Let's say I've got an object like this:
class MyObject {
requiredString: string,
nullableString: string | undefined
}
and I want to be able to deserialize JSON into this object while enforcing that it has the required string, but not enforcing that it has the nullable one.
So, all these tests should pass:
const validJson1 = '{"requiredString":"a needed value!","nullableString":"an unneeded value!"}'
const validJson2 = '{"requiredString":"whatever!"}'
const invalidJson = '{"nullableString":"I am the God Of Teeth!"}'
class MyObject {
requiredString: string,
nullableString: string | undefined
}
function myMagicValidator<T>( objectInstance:T ) {
// Throws exception if objectInstance is not a valid <T>
}
test('works whatsoever', () => {
let testObject = JSON.parse(validJson1)
myMagicValidator<MyObject>(testObject)
})
test('respects optional values', () => {
let testObject = JSON.parse(validJson2)
myMagicValidator<MyObject>(testObject)
})
test('enforces required values', () => {
let testObject = JSON.parse(invalidJson)
expect(myMagicValidator<MyObject>(testObject)).toThrow()
})
// Ideally this could work too, but it's not strictly needed
const invalidJson2 = '{"requiredString":5,"nullableString":"another value!"}'
test('enforces type safety', () => {
let testObject = JSON.parse(invalidJson2)
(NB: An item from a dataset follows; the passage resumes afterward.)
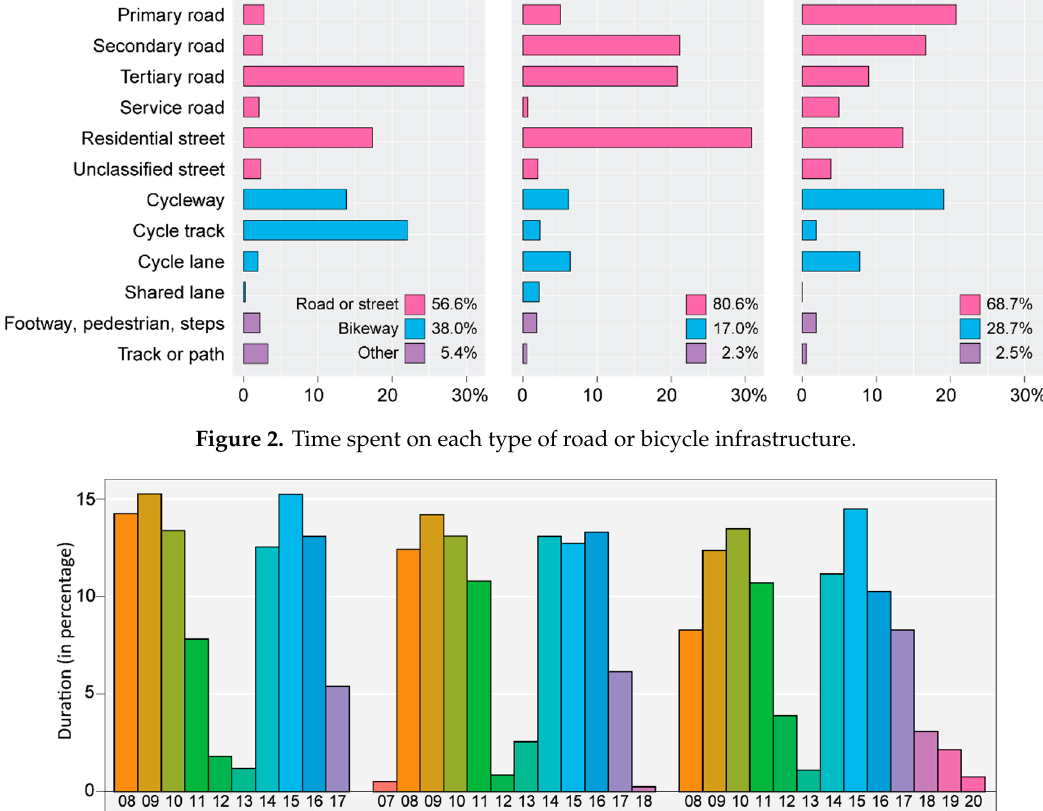
Figure 3. Time of data collection.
expect(myMagicValidator<MyObject>(testObject)).toThrow()
})
But the trick is that I don't own the object, MyObject actually gets imported from another package and isn't modifiable in my code. The requirement is that if another field is added to MyObject that's required, myMagicValidator should automatically start checking for it when node_modules updates to include the new field.